Document passage
Content starts
The objective of the review was to present clinical traits and evaluate survival of mothers and newborns as well as the complications following PMCS.
Materials and methods: A systematic review between March and May 2021 was performed using the PRISMA method with the terms "perimortem caesarean section" "postmortem caesarean section", "maternal cardiac arrest", "perimortem caesarean section "AND "case report" "postmortem caesarean section" AND "case report".
Results: 23 papers from 12 countries with 39 cases were counted. Of the total sample, 17.94% of the mothers survived and of these, 42.85% had neurological complications. Of 39 newborns counted, 69.23% survived, 28.20% died and in 2.56% the information was missing. 30.76% of the cases followed the five-minute rule and 56.41% required 6 or more minutes, 12.82% did not specify time.
Conclusion: The results of this analysis demonstrated higher mortality in women who had a cardiac arrest during pregnancy related to the neonates who survived. The possibility of performing PMCS should neither be ruled out even if the established five-minute time frame has passed, nor should time be invested in verifying foetal viability.
Cite as
Contreras MJV, González MGP, Reyes FAA, Morales FYR, Zerón HM. Perimortem and postmortem caesarean section: a systematic review. Saratov Medical Journal 2022; 3 (1): e0102.


Pregnancy modifies multi-organ physiological and anatomical aspects in women, the presence of cardiac arrest is more likely to have catastrophic effects compared to non-pregnant women [1]. Among the main changes that have a direct impact and should be considered when performing quality cardiopulmonary resuscitation, especially after 20 weeks of gestation (WG), are circulatory, pulmonary, digestive, and respiratory changes [2, 3].

In the case of a possible cardiac arrest, probably the most important physiological modification is the inferior vena cava occlusion by the pregnant uterus when the pregnant woman is in the supine position, mainly after the 20th week of gestation; although there is evidence that after the 12th week there is some blood flow restriction of the inferior vena cava and the aorta at the infrarenal level [4, 5]. Factors that may affect the weight of the uterus include a macrosomic foetus, number of foetuses, polyhydramnios, the relationship of the foetus to the anatomic composition of the mother, and additional variables such as excess body mass and morbid obesity [6].
Content ends
Records
Content starts
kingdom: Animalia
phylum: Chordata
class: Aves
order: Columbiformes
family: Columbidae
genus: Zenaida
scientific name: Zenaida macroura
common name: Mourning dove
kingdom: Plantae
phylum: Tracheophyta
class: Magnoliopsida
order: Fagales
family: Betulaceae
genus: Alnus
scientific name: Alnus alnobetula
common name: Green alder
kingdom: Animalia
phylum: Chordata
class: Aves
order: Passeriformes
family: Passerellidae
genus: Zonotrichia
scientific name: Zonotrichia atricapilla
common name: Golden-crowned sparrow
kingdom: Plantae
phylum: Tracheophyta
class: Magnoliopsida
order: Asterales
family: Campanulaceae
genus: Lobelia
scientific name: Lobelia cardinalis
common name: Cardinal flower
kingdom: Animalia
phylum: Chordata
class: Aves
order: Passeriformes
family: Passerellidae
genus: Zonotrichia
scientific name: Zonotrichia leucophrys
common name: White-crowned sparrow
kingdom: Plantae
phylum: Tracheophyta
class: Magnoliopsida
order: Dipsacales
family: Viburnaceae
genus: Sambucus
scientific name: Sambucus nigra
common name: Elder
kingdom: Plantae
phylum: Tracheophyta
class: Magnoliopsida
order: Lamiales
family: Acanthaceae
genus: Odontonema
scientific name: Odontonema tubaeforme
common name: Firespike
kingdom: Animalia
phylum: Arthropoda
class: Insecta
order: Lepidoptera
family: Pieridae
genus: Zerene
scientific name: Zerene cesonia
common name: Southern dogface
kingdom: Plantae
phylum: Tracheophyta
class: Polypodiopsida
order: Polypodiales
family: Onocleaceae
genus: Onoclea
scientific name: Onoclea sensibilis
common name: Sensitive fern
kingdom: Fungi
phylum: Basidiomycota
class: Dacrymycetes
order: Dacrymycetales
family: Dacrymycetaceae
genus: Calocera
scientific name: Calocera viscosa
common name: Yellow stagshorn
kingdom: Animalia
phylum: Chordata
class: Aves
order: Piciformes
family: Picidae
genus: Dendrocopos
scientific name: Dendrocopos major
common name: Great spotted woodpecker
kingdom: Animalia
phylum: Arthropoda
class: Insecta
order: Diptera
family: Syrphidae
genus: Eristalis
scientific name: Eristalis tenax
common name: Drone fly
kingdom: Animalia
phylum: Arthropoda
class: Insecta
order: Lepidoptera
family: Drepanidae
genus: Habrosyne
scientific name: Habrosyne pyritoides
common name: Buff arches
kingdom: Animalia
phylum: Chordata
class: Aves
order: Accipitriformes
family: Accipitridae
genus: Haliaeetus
Content ends
Tasks and exercises
(a) How many papers and cases did the caesarean section review count?
(b) Say whether each statement agrees with the caesarean section review. Give yes or no for each, and quote the words of the review that decide it.
(i) The systematic review was carried out between March and May 2021.
(ii) Most of the newborns in the sample died.
(iii) The review advises taking time to verify foetal viability before performing PMCS.
(c) Please carry the caesarean section review forward from its last sentence.
The listing has no connection to the caesarean section review.

Answers to the tasks
(a) It counted 23 papers from 12 countries, with 39 cases.

(b)
(i) Yes: "A systematic review between March and May 2021 was performed"
(ii) No: "Of 39 newborns counted, 69.23% survived, 28.20% died"
(iii) No: "nor should time be invested in verifying foetal viability."

(c)
All the changes previously mentioned, explain the rapid onset of cardiorespiratory arrest in a hypoxic pregnant woman and why a perimortem caesarean section (PMCS) has a specific role. A PMCS is defined as an emergency surgical procedure during cardiopulmonary resuscitation (CPR) in obstetrical patients at 20 WG or more. When this technique is performed, it helps improving the venous return [7], increasing the cardiac output by 25 to 56%, simulating a transfusion [2, 8].

The cardiac arrest incidence during pregnancy is infrequent, and varies according to the country in question, with 1 case per 12 500 pregnancies being recorded in USA between 1998 to 2011 [9] and 1 case per 30 000 in the United Kingdom [10]. However, a recent report on maternal cardiac arrest in the latter reported an increase in incidence over a 10-year span, whereas another survey reported a maternal mortality increment in the USA between 2000 and 2014 [11].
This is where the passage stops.